Could you change every "Example" in the data below to "Item" and leave all other text as it is?

### Records for this task

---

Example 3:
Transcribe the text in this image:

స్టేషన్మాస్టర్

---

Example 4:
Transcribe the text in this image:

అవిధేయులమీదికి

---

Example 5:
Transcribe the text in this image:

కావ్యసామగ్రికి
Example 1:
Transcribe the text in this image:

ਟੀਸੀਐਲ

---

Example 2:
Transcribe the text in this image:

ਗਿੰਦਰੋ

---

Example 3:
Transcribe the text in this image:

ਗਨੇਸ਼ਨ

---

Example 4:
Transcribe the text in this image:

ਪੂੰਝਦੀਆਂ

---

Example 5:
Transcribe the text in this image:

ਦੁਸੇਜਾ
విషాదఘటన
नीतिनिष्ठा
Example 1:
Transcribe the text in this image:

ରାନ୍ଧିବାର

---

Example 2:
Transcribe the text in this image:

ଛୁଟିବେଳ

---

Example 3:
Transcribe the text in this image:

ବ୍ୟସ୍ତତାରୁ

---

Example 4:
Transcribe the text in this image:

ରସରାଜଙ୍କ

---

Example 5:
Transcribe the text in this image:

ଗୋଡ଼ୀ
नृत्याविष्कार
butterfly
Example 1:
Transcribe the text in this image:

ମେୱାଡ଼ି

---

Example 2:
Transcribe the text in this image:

######

=== Expected answer ===
---

Item 3:
Transcribe the text in this image:

స్టేషన్మాస్టర్

---

Item 4:
Transcribe the text in this image:

అవిధేయులమీదికి

---

Item 5:
Transcribe the text in this image:

కావ్యసామగ్రికి
Item 1:
Transcribe the text in this image:

ਟੀਸੀਐਲ

---

Item 2:
Transcribe the text in this image:

ਗਿੰਦਰੋ

---

Item 3:
Transcribe the text in this image:

ਗਨੇਸ਼ਨ

---

Item 4:
Transcribe the text in this image:

ਪੂੰਝਦੀਆਂ

---

Item 5:
Transcribe the text in this image:

ਦੁਸੇਜਾ
విషాదఘటన
नीतिनिष्ठा
Item 1:
Transcribe the text in this image:

ରାନ୍ଧିବାର

---

Item 2:
Transcribe the text in this image:

ଛୁଟିବେଳ

---

Item 3:
Transcribe the text in this image:

ବ୍ୟସ୍ତତାରୁ

---

Item 4:
Transcribe the text in this image:

ରସରାଜଙ୍କ

---

Item 5:
Transcribe the text in this image:

ଗୋଡ଼ୀ
नृत्याविष्कार
butterfly
Item 1:
Transcribe the text in this image:

ମେୱାଡ଼ି

---

Item 2:
Transcribe the text in this image:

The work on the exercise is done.